Emiratesvoice, emirates voice

Emiratesvoice, emirates voice US asks banks to keep more cash at hand

Washington - AFP

The US Federal Reserve on Tuesday moved to toughen capital requirements for the country's largest banks, saying their size and stretch could threaten the overall financial system. The Fed said it was preparing to implement new capital and liquidity rules outlined by an international banking pact on nearly three-dozen banks with assets over $50 billion. Rebuffing resistance from some of the country's most powerful financiers, the Fed said it would apply the extra-tough standards of the Basel III pact on 29 "globally systemically important banks." That could mean even tougher standards for the eight American banks and bank holding companies on that list: Bank of America, BNY Mellon, Citigroup, Goldman Sachs, JPMorgan Chase, State Street and Wells Fargo. "The recent financial crisis showed that some financial companies had grown so large, leveraged, and interconnected that their failure could pose a threat to overall financial stability," the Fed said in a statement. The central bank said it was formally proposing a package of reforms for strengthening regulation and supervision for all of the banks and non-bank financial institutions with assets more than $50 billion, as mandated in the post-crisis reforms of the so-called Dodd-Frank legislation.
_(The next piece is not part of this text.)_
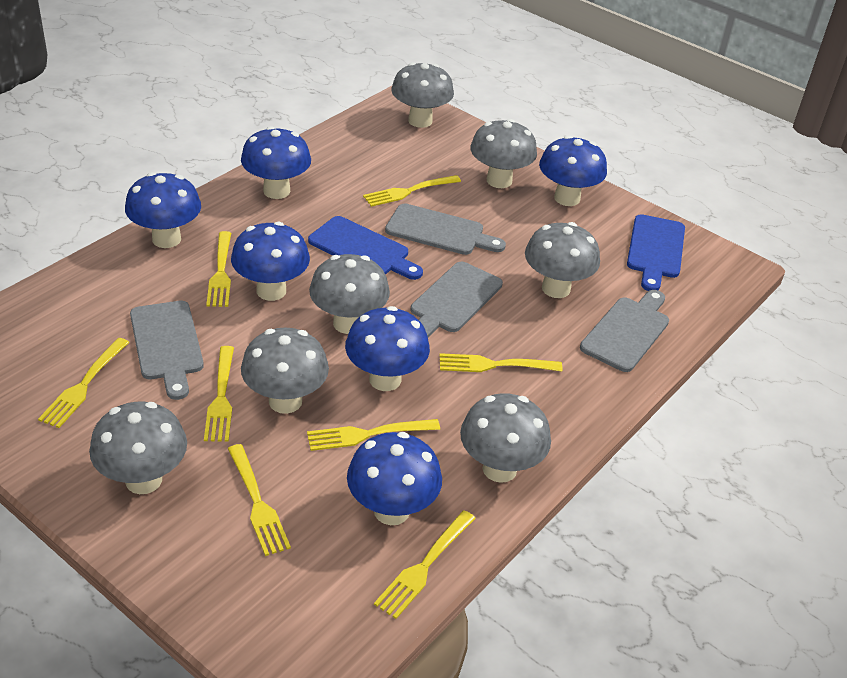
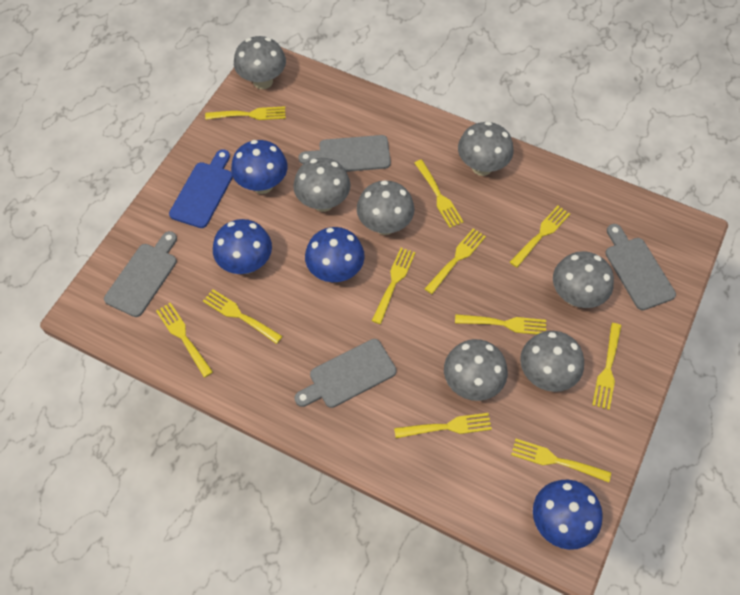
blue cutting board: 2 -> 1
blue mushroom: 6 -> 4
yellow fork: 8 -> 11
The package includes tougher requirements on capital, leveraging and liquidity, and mandatory annual stress tests. They would also limit a bank's exposure to a single borrower or trading counterparty. The Fed said it would supplement its own capital and liquidity requirements with the Basel standards for the largest banks. Those standards require all banks to build a base of Tier 1 or top-quality capital of 7.0 percent of total risk-weighted assets by 2019. But the largest, systemically important financial institutions, would have to add capital buffers of as much as 2.5 percent -- with the buffer requirement increasing with the size of the institution. That could hit JPMorgan and Bank of America hardest, and JPMorgan chief executive Jamie Dimon has pressed the government in recent months to reject the Basel III standards. But while not committing precisely to the Basel standard, Federal Reserve officials said Tuesday that the new US rules would be applied without any significant deviation. The Fed said in would move to implement the new rules after a three-month period for the industry to make comments on them.